The Howard Government, of course has changed tack in a sudden and ad hoc manner. Is this due to the winds blowing from Washington? Suddenly, global warming and climate change are seen as serious and potentially catastrophic problems. Serious scientific research is no longer being misrepresented as a left-wing beat-up propelled by religious greenies and anxious scientists. Nuclear power is now clean and green and spruiked as the only solution to climate change.

Geoff Pryor

So we have nuclear power instead of the pricing path of Kyoto with its market for emission permits or a steadily increasing carbon tax on pollution.
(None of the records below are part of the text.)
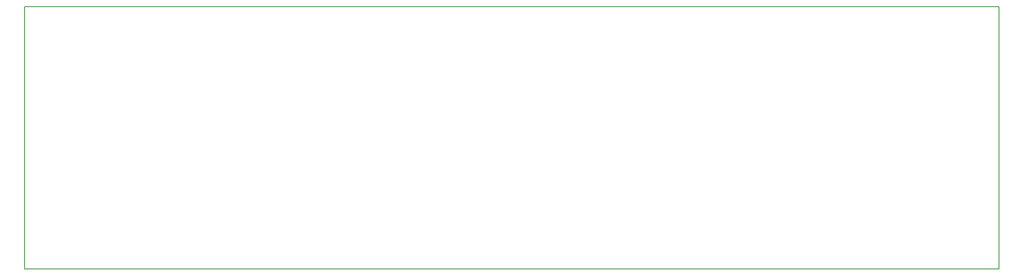
<source format=gbr>
G04 #@! TF.GenerationSoftware,KiCad,Pcbnew,(5.0.0)*
G04 #@! TF.CreationDate,2019-01-06T20:08:52-08:00*
G04 #@! TF.ProjectId,pcb_v1,7063625F76312E6B696361645F706362,1.0*
G04 #@! TF.SameCoordinates,Original*
G04 #@! TF.FileFunction,Profile,NP*
%FSLAX46Y46*%
G04 Gerber Fmt 4.6, Leading zero omitted, Abs format (unit mm)*
G04 Created by KiCad (PCBNEW (5.0.0)) date 01/06/19 20:08:52*
%MOMM*%
%LPD*%
G01*
G04 APERTURE LIST*
%ADD10C,0.150000*%
G04 APERTURE END LIST*
D10*
X58420000Y-72390000D02*
X58420000Y-125730000D01*
X256540000Y-125730000D02*
X58420000Y-125730000D01*
X256540000Y-72390000D02*
X256540000Y-125730000D01*
X58420000Y-72390000D02*
X256540000Y-72390000D01*
M02*

</source>
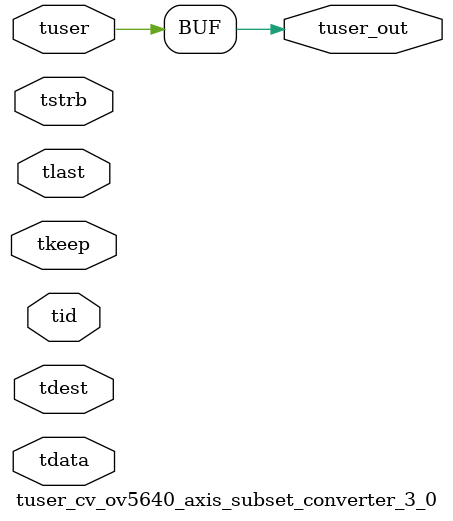
<source format=v>


`timescale 1ps/1ps

module tuser_cv_ov5640_axis_subset_converter_3_0 #
(
parameter C_S_AXIS_TUSER_WIDTH = 1,
parameter C_S_AXIS_TDATA_WIDTH = 32,
parameter C_S_AXIS_TID_WIDTH   = 0,
parameter C_S_AXIS_TDEST_WIDTH = 0,
parameter C_M_AXIS_TUSER_WIDTH = 1
)
(
input  [(C_S_AXIS_TUSER_WIDTH == 0 ? 1 : C_S_AXIS_TUSER_WIDTH)-1:0     ] tuser,
input  [(C_S_AXIS_TDATA_WIDTH == 0 ? 1 : C_S_AXIS_TDATA_WIDTH)-1:0     ] tdata,
input  [(C_S_AXIS_TID_WIDTH   == 0 ? 1 : C_S_AXIS_TID_WIDTH)-1:0       ] tid,
input  [(C_S_AXIS_TDEST_WIDTH == 0 ? 1 : C_S_AXIS_TDEST_WIDTH)-1:0     ] tdest,
input  [(C_S_AXIS_TDATA_WIDTH/8)-1:0 ] tkeep,
input  [(C_S_AXIS_TDATA_WIDTH/8)-1:0 ] tstrb,
input                                                                    tlast,
output [C_M_AXIS_TUSER_WIDTH-1:0] tuser_out
);

assign tuser_out = {tuser[0:0]};

endmodule


</source>
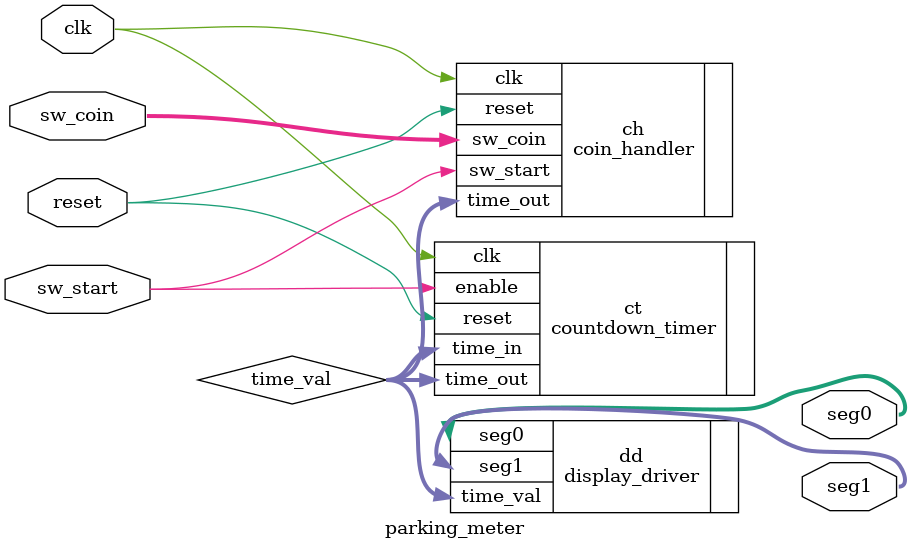
<source format=sv>
module parking_meter(
    input logic clk,
    input logic reset,
    input logic [2:0] sw_coin,  // SW0, SW1, SW2
    input logic sw_start,       // SW4
    output logic [6:0] seg0, seg1 // Two 7-segment displays
);

    logic [7:0] time_val;  // max 99 seconds

    coin_handler ch(
        .clk(clk),
        .reset(reset),
        .sw_coin(sw_coin),
        .sw_start(sw_start),
        .time_out(time_val)
    );

    countdown_timer ct(
        .clk(clk),
        .reset(reset),
        .enable(sw_start),
        .time_in(time_val),
        .time_out(time_val)
    );

    display_driver dd(
        .time_val(time_val),
        .seg0(seg0),
        .seg1(seg1)
    );

endmodule
</source>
What has happened to coal? What has happened to all the talk about the development and adoption of geosequestration technology that will resolve the problem of excessive emissions? Is that what we suspected--wishful thinking?

Mike Steketee writing in The Australian puts the debate into a domestic context. He says:
The urgency for Howard is not climate change or an early decision on building a nuclear reactor but next year's election. Nuclear power will not make economic sense in Australia for a long time, if ever. Nor is it a silver bullet for tackling climate change, given electricity generation supplies only about 30 per cent of the world's greenhouse gases and that it would take too long to expand the nuclear industry by an amount sufficient to make a large difference to carbon dioxide emissions.
Howard was firing the shots on the run from Ottawa & Dublin whilst trying to play statesman and his Ministers were left playing catchup. It looked blatant politiking, given that Australia has cheap coal-based energy Australia, and has little reason to enthusiastically embrace a much more expensive source of power.

Update 26 May
Peter Hartcher in an op. ed. in the Sydney Morning Herald builds on this account in terms of Howard's trap. Hartcher says:

Howard's best prospects of damaging Labor are to create the circumstances for it to damage itself. And that is exactly what he has done. Nuclear issues are deeply divisive for Labor and always have been. The party is currently committed by its platform to support the so-called "three-mines" policy, an anachronistic nonsense.This policy marked an uneasy truce between Labor's anti-nuclear Left and its pro-uranium Right.

Will the ALP tear itself to pieces over this? So far it has indicated it will revise the "three-mines" policy, thereby appeasing the party's pragmatists, yet ruling out a nuclear power industry, satisfying the party's anti-nuclear forces. Will this hold until its its national conference?